相続における財産目録の作成
相続における財産目録とは一言でいうと、被相続人が所有していた全財産を一覧にまとめたものです。
財産目録は必ず作成しなければならない書類ではないため、書式に決まりはありません。しかしながら、相続財産の調査で明らかになった財産を種別ごとに分類し、概算評価額とともに一覧にしておくと様々な相続手続きに活用できます。
財産目録が活用される場面について、以下にてご紹介します。
財産目録が有効に活用される場面
相続財産が多い、相続人が多い相続での遺産分割協議
財産目録を作成することで被相続人の全財産が一目でわかるようになるため、遺産分割協議において相続人全員が全財産について即座に把握できるようになります。
もしも全財産が把握できていないまま遺産分割協議を行ってしまうと、後になって新たな財産が発覚した場合、そのたびに遺産分割協議を行わなければならず、手間も時間もかかります。
また、財産目録を作成したことで被相続人のマイナス財産が多いことが明らかになれば、相続人は相続放棄または限定承認を検討することができます。
一方、財産目録を作成しなかった場合は財産内容の把握に時間を要するため、相続放棄の期限である、相続発生日から3か月以内に家庭裁判所への申述が間に合わない可能性があります。

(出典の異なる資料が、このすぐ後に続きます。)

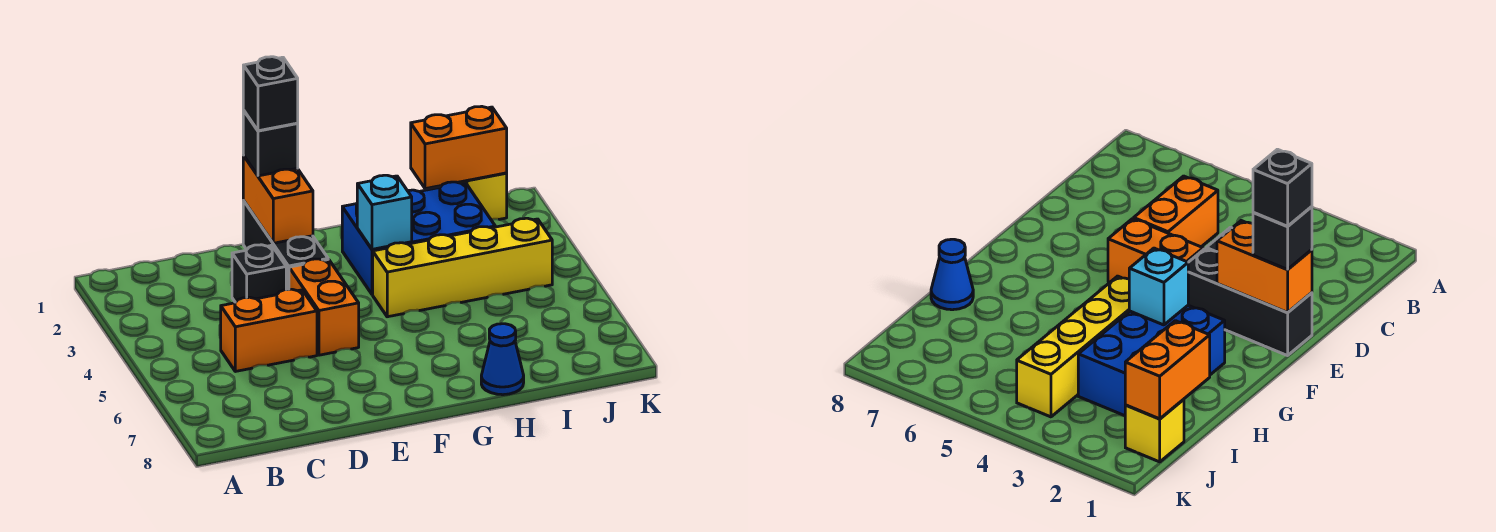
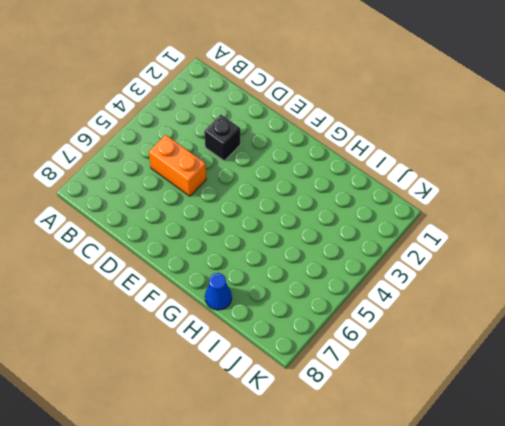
none -> black brick E1:E3 level 1
none -> orange brick E4:E5 level 1
none -> blue brick G2:I3 level 1

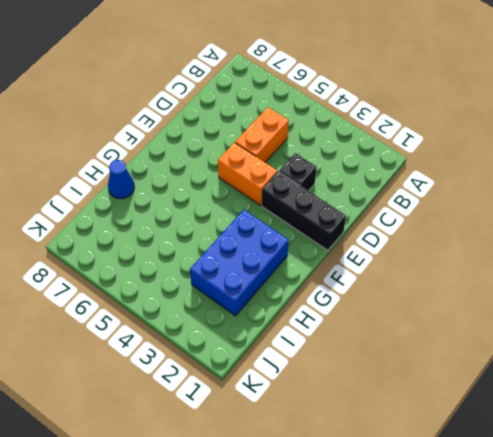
none -> yellow brick G4:J4 level 1
none -> yellow brick J1 level 1
none -> orange brick E1:E2 level 2

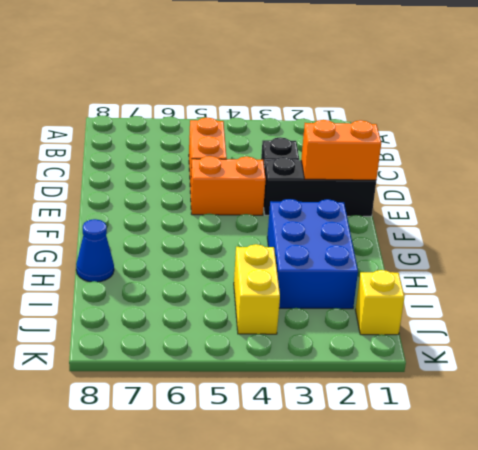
yellow brick I4:J4 level 1 -> yellow brick G4:J4 level 1
none -> cyan brick G3 level 2
none -> orange brick I1:J1 level 2
none -> black brick E1 level 3

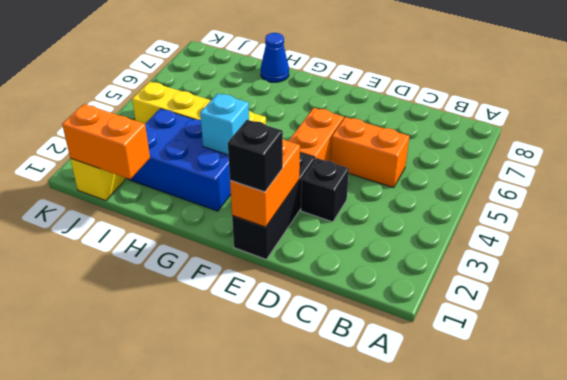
none -> black brick E1 level 4

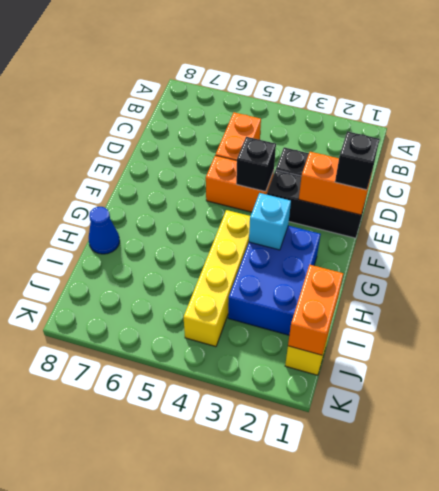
black brick E4 level 2 -> black brick E1 level 4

なお、相続放棄の手続きが期限内に行われなかった場合、自動的に単純承認したものとみなされ、マイナス財産もプラス財産もすべて相続することになるため注意が必要です。
相続した財産の名義変更
相続した財産の名義を被相続人から相続人へ変更する手続きにおいて、遺産分割協議書が必要となります。財産目録を作成しておくことにより、この名義変更手続きもスムーズに進めることができます。
相続税の申告が必要かどうかの判断
被相続人が所有していた財産を相続や遺贈等により取得し、課税価格が基礎控除額を超過している場合には相続税の申告・納付が必要となります。
財産目録を作成しておくことで財産総額が一目でわかるため、相続税の申告が必要かどうかもすぐに判断ができるようになります。